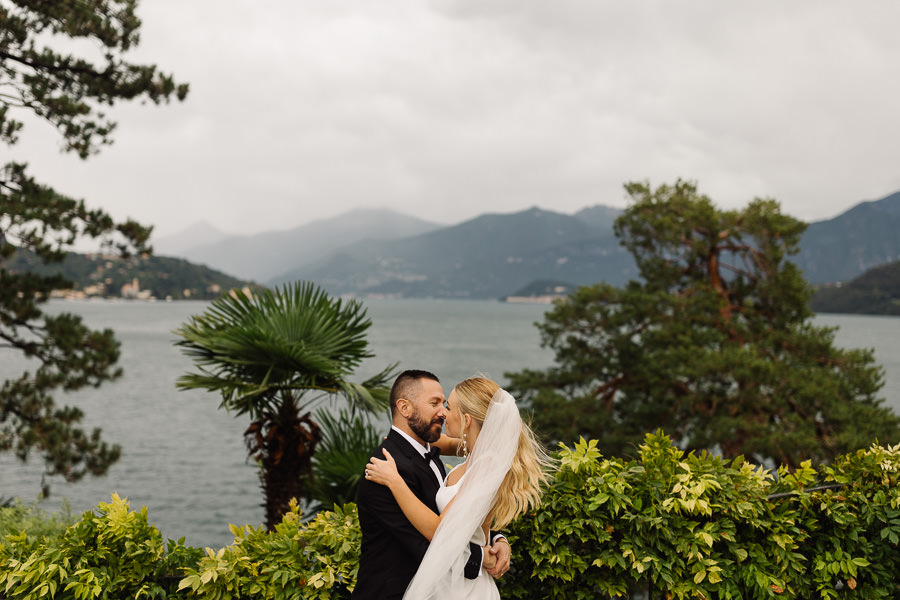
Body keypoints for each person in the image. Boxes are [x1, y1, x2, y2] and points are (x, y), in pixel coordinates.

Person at [364, 376, 551, 600]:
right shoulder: (474, 452)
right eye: (436, 404)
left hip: (464, 589)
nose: (443, 412)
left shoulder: (485, 464)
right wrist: (493, 543)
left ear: (466, 420)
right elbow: (430, 441)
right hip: (428, 585)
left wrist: (394, 481)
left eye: (447, 406)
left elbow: (440, 529)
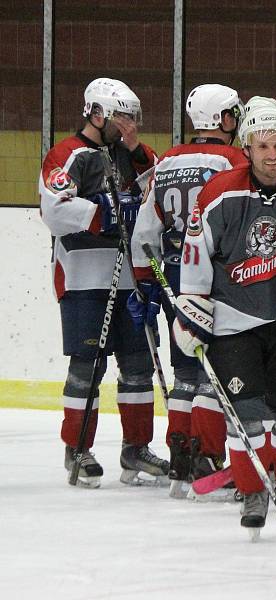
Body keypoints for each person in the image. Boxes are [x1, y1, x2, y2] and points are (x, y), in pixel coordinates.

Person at [170, 105, 276, 539]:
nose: (271, 154)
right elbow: (196, 254)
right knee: (244, 417)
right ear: (246, 147)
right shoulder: (220, 192)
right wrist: (192, 309)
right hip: (234, 322)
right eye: (263, 146)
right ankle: (254, 492)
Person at [39, 77, 166, 488]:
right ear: (97, 113)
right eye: (122, 117)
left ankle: (135, 449)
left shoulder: (129, 152)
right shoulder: (67, 154)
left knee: (137, 364)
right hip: (82, 277)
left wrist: (135, 151)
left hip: (130, 274)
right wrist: (105, 215)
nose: (130, 125)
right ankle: (77, 447)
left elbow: (159, 186)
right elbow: (54, 208)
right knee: (87, 367)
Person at [130, 84, 247, 495]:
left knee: (185, 370)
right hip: (219, 278)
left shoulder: (167, 160)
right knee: (216, 371)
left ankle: (179, 452)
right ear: (225, 119)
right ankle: (207, 455)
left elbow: (145, 230)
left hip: (175, 277)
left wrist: (144, 283)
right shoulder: (234, 159)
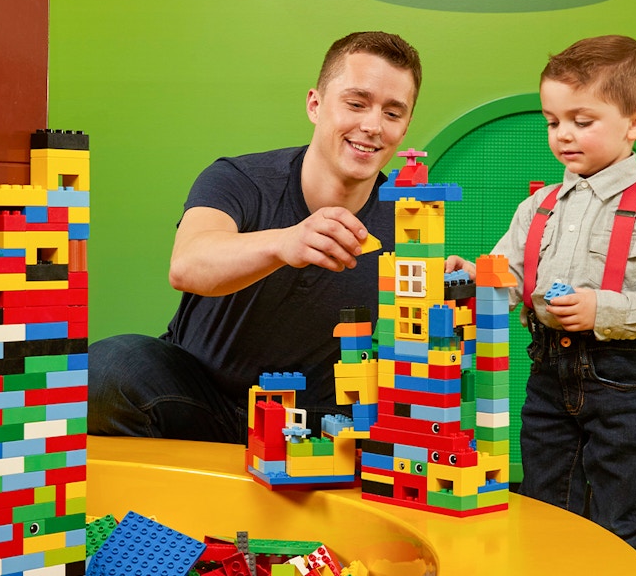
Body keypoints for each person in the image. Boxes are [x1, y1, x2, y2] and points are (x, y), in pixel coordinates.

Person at [89, 31, 422, 443]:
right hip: (202, 399)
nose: (372, 125)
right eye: (356, 103)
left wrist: (455, 286)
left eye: (393, 113)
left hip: (319, 425)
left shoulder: (410, 220)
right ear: (315, 105)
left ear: (405, 128)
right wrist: (285, 242)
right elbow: (188, 263)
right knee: (105, 370)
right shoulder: (239, 179)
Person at [447, 35, 636, 565]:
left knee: (617, 508)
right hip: (546, 374)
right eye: (552, 121)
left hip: (618, 380)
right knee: (545, 497)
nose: (563, 135)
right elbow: (510, 275)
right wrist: (475, 277)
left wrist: (603, 310)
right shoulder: (537, 206)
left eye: (582, 121)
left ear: (635, 123)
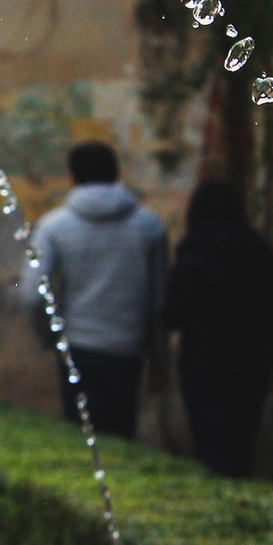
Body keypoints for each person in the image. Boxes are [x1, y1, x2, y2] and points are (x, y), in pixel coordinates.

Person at [22, 141, 168, 438]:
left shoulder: (54, 227)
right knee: (122, 440)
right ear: (116, 174)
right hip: (128, 348)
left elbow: (32, 294)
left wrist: (49, 337)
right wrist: (159, 361)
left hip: (79, 346)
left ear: (72, 177)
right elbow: (159, 303)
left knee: (85, 445)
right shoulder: (150, 226)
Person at [164, 179, 273, 477]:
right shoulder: (260, 253)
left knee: (209, 447)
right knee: (241, 447)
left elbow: (172, 315)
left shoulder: (193, 254)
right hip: (251, 365)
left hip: (203, 365)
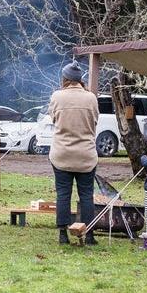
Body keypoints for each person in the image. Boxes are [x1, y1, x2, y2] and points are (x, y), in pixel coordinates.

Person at [49, 61, 99, 245]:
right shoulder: (91, 97)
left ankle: (63, 234)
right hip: (85, 153)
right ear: (80, 80)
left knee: (63, 194)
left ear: (65, 79)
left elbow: (53, 118)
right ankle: (90, 234)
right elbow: (95, 121)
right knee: (86, 195)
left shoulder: (57, 96)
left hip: (62, 152)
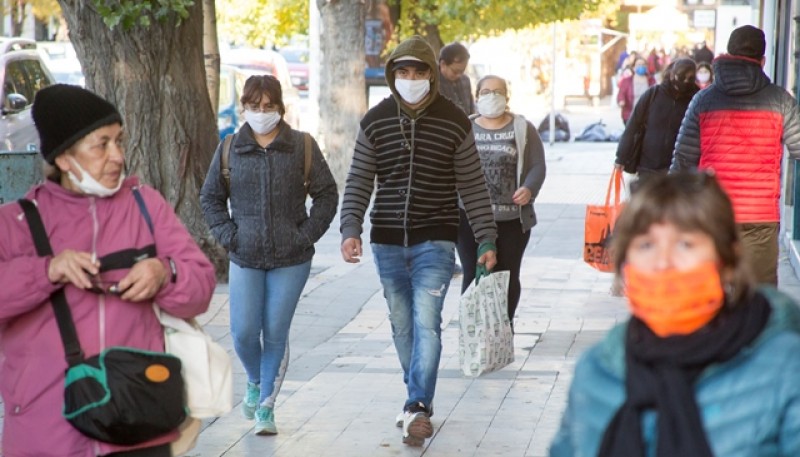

==================================================

**Exercise:**
Word for word, give the listing above again, but drop any pictures.

**Task output:**
Body keypoints for each person in the image. Boxes are [x1, y1, x2, y2] and points are (x, y), in pixel coordinates.

Person at [364, 376, 551, 600]:
right shoulder: (474, 452)
right eye: (436, 404)
left hip: (464, 589)
nose: (443, 412)
left shoulder: (485, 464)
right wrist: (493, 543)
left ear: (466, 420)
right elbow: (430, 441)
right hip: (428, 585)
left wrist: (394, 481)
left eye: (447, 406)
left elbow: (440, 529)
Body keypoints for each person in the image. Boxes are [x1, y1, x2, y2] and points are (x, y), in pixel coordinates.

Person at [170, 105, 276, 539]:
nose: (271, 154)
right elbow: (196, 254)
right knee: (244, 417)
right ear: (246, 147)
right shoulder: (220, 192)
right wrist: (192, 309)
right hip: (234, 322)
right eye: (263, 146)
right ankle: (254, 492)
Person at [39, 77, 166, 488]:
right ear: (97, 113)
right eye: (122, 117)
left ankle: (135, 449)
left shoulder: (129, 152)
right shoulder: (67, 154)
left knee: (137, 364)
right hip: (82, 277)
left wrist: (135, 151)
left hip: (130, 274)
right wrist: (105, 215)
nose: (130, 125)
right ankle: (77, 447)
left elbow: (159, 186)
right elbow: (54, 208)
right knee: (87, 367)
Person at [130, 84, 247, 495]:
left knee: (185, 370)
right hip: (219, 278)
left shoulder: (167, 160)
right knee: (216, 371)
left ankle: (179, 452)
right ear: (225, 119)
right ankle: (207, 455)
left elbow: (145, 230)
left hip: (175, 277)
left wrist: (144, 283)
right shoulder: (234, 159)
Body keypoints for each person in the image. Boxes are [x1, y1, x2, y2] and points are (x, y), in pixel coordinates.

Person at [89, 31, 422, 443]:
right hip: (202, 399)
nose: (372, 125)
right eye: (356, 103)
left wrist: (455, 286)
left eye: (393, 113)
left hip: (319, 425)
left shoulder: (410, 220)
right ear: (315, 105)
left ear: (405, 128)
right wrist: (285, 242)
right elbow: (188, 263)
right knee: (105, 370)
right shoulder: (239, 179)
Person at [447, 35, 636, 565]:
left knee: (617, 508)
right hip: (546, 374)
right eye: (552, 121)
left hip: (618, 380)
right knee: (545, 497)
nose: (563, 135)
right elbow: (510, 275)
right wrist: (475, 277)
left wrist: (603, 310)
right shoulder: (537, 206)
left eye: (582, 121)
left ear: (635, 123)
Body keypoints for each person in the image. Boxes are [x1, y1, x2, y2] and points are (x, y), in pixel coordinates.

Person at [22, 141, 168, 438]:
left shoulder: (54, 227)
right knee: (122, 440)
right ear: (116, 174)
right hip: (128, 348)
left elbow: (32, 294)
left wrist: (49, 337)
right wrist: (159, 361)
left hip: (79, 346)
left ear: (72, 177)
right elbow: (159, 303)
left knee: (85, 445)
right shoulder: (150, 226)
Person at [164, 179, 273, 477]:
right shoulder: (260, 253)
left knee: (209, 447)
right knee: (241, 447)
left elbow: (172, 315)
left shoulder: (193, 254)
right hip: (251, 365)
left hip: (203, 365)
Body keypoints for each person in the image. Boxes are [x1, y1, x2, y2] and points are (x, y), in pixel coordinates.

Person at [49, 61, 99, 245]:
right shoulder: (91, 97)
left ankle: (63, 234)
right hip: (85, 153)
right ear: (80, 80)
left knee: (63, 194)
left ear: (65, 79)
left elbow: (53, 118)
right ankle: (90, 234)
right elbow: (95, 121)
right knee: (86, 195)
left shoulder: (57, 96)
left hip: (62, 152)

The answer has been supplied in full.